BOSTON, January 6, 2023—The Massachusetts Democratic State Committee announces today that it has overwhelmingly endorsed legislation to legalize life-saving drug consumption care and grant municipalities the option of creating dedicated overdose prevention centers to combat the surge in fatal drug overdoses in Massachusetts.
In doing so, the Massachusetts Democratic State Committee has become one of the first state Democratic Parties in the country to formally endorse the creation of overdose prevention centers to save lives and connect people who use drugs to a range of medical, behavioral health, and substance use disorder services.
“We need common-sense law enforcement, and that doesn’t mean preventing our doctors, nurses, and healthcare workers from providing life-saving medical care. If we change the law, we will save lives,” said Democratic State Committee member Justin Klekota, who sponsored the resolution. “These settings prevent overdose deaths in the short term, and over the long term, overdose prevention centers connect people who use drugs to rehabilitation services and place them on a path to recovery.”
“We have an opioid crisis. Let’s make sure that consumption care is a tool that our communities can use for those who suffer from the disease of addiction,” said Somerville Mayor Katjana Ballantyne.
Between 2020 and 2021, deaths from drug overdoses increased 8.8 percent in Massachusetts. In 2021, 2,290 residents died of an opioid-related overdose with fentanyl present in 93 percent of the cases where a toxicology report was available. Overdose prevention centers have been shown to save lives by reducing overdose fatalities and, to date, there have been no overdose fatalities recorded at any of the 120 overdose prevention centers operating in 10 countries.
“I don’t believe we can count out any option that has the potential to save lives from substance use disorder,” said State Senator Julian Cyr (D – Truro), chair of the Joint Committee on Mental Health, Substance Use and Recovery. “The Mass Dems State Committee’s passage of a resolution in support of overdose prevention sites adds to the chorus of support for utilizing a tool to save lives in an epidemic that continues to ravage families and communities across the Commonwealth.”
“The 8.8 percent increase in overdose deaths from 2020 to 2021 indicates the need for a stronger public health response to this epidemic,” said Democratic State and National Committee member Melvin C. Poindexter. “The resolution in support of overdose prevention centers affirms the Massachusetts Democratic Party’s commitment to prioritizing public health and safety in the Commonwealth.”
The Massachusetts Medical Society, Massachusetts Organization for Addiction Recovery, and the Massachusetts chapter of the National Association of Social Workers have endorsed overdose prevention centers as an effective harm reduction tool that saves lives.
“The lives of people with substance use disorder and their families are often governed by chaos and worry. Connecting high-risk users with health and social services through consumption care is a legitimate and compassionate pathway to accessing addiction treatment,” said Debby Kozikowski, Vice Chair of the Massachusetts Democratic Party.

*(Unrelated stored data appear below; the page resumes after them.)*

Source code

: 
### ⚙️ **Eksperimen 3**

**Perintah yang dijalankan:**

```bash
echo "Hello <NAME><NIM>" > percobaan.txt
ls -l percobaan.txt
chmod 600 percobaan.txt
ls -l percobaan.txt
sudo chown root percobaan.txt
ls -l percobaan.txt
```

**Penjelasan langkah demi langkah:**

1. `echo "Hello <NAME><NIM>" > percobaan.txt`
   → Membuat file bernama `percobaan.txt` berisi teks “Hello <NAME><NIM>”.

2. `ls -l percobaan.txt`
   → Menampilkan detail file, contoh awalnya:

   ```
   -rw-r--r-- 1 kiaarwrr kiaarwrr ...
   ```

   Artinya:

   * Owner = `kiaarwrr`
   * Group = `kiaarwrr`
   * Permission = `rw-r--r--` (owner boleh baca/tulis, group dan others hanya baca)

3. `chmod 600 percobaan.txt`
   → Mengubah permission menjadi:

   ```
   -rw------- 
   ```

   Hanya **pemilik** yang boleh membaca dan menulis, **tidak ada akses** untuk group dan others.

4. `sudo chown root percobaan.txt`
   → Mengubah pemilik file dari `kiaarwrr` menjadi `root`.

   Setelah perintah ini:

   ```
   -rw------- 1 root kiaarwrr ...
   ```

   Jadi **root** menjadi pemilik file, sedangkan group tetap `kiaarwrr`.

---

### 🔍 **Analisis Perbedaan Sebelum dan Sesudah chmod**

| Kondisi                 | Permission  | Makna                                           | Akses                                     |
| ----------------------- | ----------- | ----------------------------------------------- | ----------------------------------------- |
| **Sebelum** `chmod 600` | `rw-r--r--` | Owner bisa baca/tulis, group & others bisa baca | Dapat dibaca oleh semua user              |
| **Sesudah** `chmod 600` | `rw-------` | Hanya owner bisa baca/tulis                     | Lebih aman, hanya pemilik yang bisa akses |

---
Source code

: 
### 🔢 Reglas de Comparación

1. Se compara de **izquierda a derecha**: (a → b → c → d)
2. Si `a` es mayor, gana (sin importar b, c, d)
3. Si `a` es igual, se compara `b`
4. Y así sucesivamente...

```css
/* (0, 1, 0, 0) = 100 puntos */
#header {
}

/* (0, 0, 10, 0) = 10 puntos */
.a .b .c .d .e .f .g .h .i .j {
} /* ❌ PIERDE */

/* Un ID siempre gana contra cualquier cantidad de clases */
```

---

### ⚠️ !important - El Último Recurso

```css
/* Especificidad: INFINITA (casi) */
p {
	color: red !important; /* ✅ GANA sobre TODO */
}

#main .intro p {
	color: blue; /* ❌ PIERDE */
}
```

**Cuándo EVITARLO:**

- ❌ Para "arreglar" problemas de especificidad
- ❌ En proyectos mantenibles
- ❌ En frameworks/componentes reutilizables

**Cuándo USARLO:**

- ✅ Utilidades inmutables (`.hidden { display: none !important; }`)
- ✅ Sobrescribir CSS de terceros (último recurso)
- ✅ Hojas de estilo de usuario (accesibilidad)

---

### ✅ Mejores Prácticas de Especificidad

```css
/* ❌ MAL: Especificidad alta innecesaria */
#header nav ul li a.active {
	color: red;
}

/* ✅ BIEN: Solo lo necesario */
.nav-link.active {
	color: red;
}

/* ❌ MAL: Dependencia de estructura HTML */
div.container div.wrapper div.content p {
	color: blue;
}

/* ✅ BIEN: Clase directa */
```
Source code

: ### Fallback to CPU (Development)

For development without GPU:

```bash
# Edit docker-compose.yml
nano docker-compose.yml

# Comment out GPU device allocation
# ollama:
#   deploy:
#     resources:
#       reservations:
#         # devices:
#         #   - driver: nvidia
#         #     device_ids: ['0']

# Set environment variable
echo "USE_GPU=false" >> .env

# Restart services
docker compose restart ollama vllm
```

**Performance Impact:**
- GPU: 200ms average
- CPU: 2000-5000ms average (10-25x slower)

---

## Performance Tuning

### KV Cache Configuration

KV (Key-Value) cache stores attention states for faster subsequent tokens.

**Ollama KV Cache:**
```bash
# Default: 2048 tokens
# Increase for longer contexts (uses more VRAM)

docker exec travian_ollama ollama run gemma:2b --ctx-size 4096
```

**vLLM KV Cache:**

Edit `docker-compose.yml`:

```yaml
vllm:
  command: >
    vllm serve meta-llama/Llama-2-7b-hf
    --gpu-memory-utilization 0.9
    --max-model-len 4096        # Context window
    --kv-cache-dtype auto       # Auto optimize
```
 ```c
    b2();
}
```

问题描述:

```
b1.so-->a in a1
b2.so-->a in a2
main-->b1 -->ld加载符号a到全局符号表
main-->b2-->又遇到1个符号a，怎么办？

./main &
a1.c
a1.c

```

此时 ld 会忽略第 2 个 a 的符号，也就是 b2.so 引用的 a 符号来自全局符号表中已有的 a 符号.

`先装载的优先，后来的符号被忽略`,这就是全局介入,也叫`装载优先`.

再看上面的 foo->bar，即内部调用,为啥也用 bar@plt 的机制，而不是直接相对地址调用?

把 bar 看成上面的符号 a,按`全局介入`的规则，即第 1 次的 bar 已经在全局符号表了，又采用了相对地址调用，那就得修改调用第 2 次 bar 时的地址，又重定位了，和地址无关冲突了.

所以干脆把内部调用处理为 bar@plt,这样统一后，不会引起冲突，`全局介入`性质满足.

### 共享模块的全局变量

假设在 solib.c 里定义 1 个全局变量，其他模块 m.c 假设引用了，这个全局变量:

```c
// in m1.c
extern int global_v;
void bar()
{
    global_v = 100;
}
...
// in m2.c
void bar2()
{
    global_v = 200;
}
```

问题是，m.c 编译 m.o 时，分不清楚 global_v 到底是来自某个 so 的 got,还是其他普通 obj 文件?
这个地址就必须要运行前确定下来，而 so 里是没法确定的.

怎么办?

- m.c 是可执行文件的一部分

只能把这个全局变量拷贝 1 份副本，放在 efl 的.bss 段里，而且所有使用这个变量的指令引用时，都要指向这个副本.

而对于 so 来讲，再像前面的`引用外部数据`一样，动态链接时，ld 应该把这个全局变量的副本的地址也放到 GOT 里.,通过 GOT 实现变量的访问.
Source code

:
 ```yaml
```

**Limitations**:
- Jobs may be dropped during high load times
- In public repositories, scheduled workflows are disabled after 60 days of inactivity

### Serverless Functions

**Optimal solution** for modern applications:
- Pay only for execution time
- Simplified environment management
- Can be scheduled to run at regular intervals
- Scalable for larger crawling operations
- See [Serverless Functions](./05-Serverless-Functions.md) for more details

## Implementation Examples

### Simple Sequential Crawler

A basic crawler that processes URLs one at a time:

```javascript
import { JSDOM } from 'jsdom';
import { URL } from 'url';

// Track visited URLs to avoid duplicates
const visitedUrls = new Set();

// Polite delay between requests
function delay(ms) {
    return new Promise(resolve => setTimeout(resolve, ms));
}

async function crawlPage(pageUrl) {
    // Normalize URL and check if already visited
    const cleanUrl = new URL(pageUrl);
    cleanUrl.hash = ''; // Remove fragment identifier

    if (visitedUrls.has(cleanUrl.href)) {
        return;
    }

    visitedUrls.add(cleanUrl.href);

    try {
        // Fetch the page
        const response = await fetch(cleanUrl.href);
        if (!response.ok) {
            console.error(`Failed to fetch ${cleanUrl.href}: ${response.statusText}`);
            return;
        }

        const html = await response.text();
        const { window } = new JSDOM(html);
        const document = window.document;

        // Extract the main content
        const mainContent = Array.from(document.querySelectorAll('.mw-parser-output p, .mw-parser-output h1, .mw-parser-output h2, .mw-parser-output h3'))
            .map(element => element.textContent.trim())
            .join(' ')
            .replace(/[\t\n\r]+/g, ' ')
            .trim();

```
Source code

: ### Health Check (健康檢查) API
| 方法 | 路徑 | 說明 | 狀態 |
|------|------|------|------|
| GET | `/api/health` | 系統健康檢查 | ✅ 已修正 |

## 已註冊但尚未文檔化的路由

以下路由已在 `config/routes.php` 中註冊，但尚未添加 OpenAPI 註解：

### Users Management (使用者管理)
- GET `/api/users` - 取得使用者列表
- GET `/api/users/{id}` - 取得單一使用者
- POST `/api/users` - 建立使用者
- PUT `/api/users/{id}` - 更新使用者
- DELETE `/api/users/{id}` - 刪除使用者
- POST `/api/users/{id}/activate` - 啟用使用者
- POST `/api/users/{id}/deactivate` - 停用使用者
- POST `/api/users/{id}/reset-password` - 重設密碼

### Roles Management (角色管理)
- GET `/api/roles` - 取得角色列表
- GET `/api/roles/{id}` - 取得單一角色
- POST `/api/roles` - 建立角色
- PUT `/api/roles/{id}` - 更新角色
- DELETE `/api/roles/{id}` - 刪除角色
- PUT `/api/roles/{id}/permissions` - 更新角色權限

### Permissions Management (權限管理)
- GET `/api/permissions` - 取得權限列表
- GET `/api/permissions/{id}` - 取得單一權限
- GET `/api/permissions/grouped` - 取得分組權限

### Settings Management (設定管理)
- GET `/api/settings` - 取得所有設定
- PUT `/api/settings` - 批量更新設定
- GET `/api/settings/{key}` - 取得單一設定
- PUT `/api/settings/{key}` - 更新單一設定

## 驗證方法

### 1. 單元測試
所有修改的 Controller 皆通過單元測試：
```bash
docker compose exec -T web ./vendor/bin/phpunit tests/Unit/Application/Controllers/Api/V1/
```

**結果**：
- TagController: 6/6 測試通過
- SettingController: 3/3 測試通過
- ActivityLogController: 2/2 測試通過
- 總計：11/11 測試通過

In 2019, the Commonwealth’s Harm Reduction Commission, chaired by Secretary of Health and Human Services Marylou Sudders, formally recommended the use of overdose prevention centers (a.k.a. supervised consumption sites) in Massachusetts as a means to reducing drug overdose fatalities. In its final report to the Massachusetts Legislature, the Harm Reduction Commission identified current law as an obstacle to public health, writing: “In order to pursue a pilot program of one or more supervised consumption sites, the challenges the Commonwealth must address include any gaps in legal protections for organizations and individuals who would staff a supervised consumption site and any state criminal and civil laws that may pose a barrier.”
“No one has to look far to find someone they care about who has been impacted by substance use and addiction. We know that overdose prevention centers are an important tool in keeping people alive. This resolution is very much in alignment with the Democratic Party principles of valuing all life and meeting people where they are,” said state Rep. Marjorie Decker (D – Cambridge), Chair of the Joint Committee on Public Health.
“Treating people who use drugs with dignity and respect is the first step in allowing them space to make decisions about their own bodies. When people are trusted and empowered to participate in their healthcare choices, we see better health outcomes,” said Carl Sciortino, Executive Vice President of External Relations at Fenway Health. “The rates of overdose deaths are continuing to rise and there is an urgent need to keep people alive and engaged in community. Overdose prevention centers provide a safe space for that opportunity and serve as a gateway to an array of healthcare interventions and services that keep people engaged in care.”